In a book I found the following statement:
Let $\varphi(x)$ and $\psi(x)$ be square integrable, then $|\varphi \psi| \leq \frac{1}{2} |\varphi^2 + \psi^2|$. This implies, that every square integrabe function is absolutely integrable. To see this, let $\psi(x) = 1$
Now, I tried to proof the second sentence, and I'm not really sure that I did it correct.
Let $\varphi \in L_{2 \pi}^2$. Then we know that
\begin{align} \frac{1}{2\pi} \int_{0}^{2\pi} |\varphi(x)|^2 dx < \infty \end{align}
Let $\psi(x) = 1$, then (by the inequality mentioned above)

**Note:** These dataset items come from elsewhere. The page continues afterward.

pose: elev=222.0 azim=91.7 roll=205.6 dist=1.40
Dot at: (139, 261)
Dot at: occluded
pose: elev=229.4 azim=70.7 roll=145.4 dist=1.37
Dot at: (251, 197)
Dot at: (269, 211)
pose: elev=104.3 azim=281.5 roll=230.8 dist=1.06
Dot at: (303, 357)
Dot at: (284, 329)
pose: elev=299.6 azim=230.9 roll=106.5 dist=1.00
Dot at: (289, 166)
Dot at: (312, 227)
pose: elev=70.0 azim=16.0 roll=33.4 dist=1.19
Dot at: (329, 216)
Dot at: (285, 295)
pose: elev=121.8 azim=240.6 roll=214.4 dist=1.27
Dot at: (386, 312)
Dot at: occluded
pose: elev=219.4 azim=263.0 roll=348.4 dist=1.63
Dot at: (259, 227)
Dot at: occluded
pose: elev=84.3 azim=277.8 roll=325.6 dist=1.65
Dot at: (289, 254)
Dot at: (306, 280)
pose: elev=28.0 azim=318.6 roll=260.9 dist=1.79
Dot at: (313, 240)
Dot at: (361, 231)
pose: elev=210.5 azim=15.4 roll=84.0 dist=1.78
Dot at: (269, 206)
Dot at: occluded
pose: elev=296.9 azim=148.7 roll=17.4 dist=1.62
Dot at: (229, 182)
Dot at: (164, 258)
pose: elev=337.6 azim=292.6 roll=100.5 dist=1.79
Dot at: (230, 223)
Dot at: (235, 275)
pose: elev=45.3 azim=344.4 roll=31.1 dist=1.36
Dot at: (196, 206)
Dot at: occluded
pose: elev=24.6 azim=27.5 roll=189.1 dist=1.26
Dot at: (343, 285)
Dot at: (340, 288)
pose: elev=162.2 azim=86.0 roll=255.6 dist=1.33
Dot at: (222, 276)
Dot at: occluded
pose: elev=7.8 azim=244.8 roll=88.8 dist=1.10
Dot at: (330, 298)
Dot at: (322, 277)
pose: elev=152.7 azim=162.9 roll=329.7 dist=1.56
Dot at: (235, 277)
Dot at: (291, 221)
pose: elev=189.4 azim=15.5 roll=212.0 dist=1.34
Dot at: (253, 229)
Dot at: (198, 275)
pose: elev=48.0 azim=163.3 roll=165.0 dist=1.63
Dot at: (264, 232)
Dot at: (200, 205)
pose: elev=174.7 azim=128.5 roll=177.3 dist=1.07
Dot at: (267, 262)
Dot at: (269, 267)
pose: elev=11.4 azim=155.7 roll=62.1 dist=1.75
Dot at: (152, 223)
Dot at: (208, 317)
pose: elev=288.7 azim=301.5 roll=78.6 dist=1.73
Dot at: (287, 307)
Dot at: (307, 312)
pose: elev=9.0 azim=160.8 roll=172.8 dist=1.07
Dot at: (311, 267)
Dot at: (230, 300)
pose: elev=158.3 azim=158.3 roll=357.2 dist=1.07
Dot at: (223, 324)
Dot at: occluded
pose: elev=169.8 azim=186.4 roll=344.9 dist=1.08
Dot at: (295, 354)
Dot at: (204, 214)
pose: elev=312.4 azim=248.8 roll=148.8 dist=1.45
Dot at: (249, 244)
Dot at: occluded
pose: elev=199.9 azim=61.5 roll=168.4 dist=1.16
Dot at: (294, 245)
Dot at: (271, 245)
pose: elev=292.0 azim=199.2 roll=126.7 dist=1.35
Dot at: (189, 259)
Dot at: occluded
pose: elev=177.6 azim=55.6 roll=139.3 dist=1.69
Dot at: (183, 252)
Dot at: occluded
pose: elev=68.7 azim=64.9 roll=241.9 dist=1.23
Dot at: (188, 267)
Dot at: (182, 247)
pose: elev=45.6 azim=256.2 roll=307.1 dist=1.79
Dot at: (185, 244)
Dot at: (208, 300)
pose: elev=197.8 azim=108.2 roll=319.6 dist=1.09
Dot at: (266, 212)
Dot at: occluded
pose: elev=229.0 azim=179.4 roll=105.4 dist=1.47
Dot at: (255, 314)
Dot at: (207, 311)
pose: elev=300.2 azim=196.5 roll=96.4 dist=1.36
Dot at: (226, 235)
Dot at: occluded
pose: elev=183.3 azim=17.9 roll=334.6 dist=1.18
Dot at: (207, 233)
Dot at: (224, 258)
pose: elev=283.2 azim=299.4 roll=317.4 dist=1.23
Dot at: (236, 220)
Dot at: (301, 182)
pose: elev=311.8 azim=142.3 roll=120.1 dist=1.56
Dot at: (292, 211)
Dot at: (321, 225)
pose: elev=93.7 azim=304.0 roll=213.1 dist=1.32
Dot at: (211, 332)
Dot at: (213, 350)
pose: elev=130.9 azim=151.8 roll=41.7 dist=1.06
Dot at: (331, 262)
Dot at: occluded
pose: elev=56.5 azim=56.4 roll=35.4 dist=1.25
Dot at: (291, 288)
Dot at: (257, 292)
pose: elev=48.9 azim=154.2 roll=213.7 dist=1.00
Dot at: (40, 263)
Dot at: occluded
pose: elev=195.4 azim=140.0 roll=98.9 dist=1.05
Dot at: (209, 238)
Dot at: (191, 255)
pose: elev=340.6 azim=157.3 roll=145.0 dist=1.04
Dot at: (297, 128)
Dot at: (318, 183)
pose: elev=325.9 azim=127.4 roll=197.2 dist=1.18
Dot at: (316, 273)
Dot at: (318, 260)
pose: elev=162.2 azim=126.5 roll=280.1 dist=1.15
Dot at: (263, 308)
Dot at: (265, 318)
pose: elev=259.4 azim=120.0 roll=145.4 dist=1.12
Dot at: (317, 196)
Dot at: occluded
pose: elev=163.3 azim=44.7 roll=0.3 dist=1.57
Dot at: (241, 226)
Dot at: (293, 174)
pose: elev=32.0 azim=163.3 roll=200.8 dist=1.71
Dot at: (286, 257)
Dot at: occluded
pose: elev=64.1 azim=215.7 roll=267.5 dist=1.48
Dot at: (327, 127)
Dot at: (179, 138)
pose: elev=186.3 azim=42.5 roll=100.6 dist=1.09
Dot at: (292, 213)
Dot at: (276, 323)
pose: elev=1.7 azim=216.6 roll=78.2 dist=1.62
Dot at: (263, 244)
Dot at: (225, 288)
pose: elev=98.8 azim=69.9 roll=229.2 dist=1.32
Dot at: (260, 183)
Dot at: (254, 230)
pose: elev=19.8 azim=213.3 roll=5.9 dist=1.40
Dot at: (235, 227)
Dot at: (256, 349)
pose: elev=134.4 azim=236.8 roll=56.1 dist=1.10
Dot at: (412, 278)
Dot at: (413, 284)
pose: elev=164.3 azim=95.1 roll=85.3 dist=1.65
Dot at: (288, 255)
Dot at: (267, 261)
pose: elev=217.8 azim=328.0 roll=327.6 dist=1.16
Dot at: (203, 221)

$$|\varphi| \leq \frac{1}{2} (\varphi^2 + 1) $$
Thus
$$\frac{1}{2 \pi} \int_{0}^{2 \pi} |\varphi(x)|dx \leq \frac{1}{2 \pi}\int_{0}^{2 \pi} (\varphi(x)^2 + 1) dx= \frac{1}{2 \pi}\int_{0}^{2 \pi} \varphi(x)^2dx + \frac{1}{2 \pi}\int_{0}^{2 \pi} dx < \infty$$
Is this correct? Thank you!
P.S. where does $|\varphi \psi| \leq 0.5 | \varphi^2 + \psi^2|$ come from?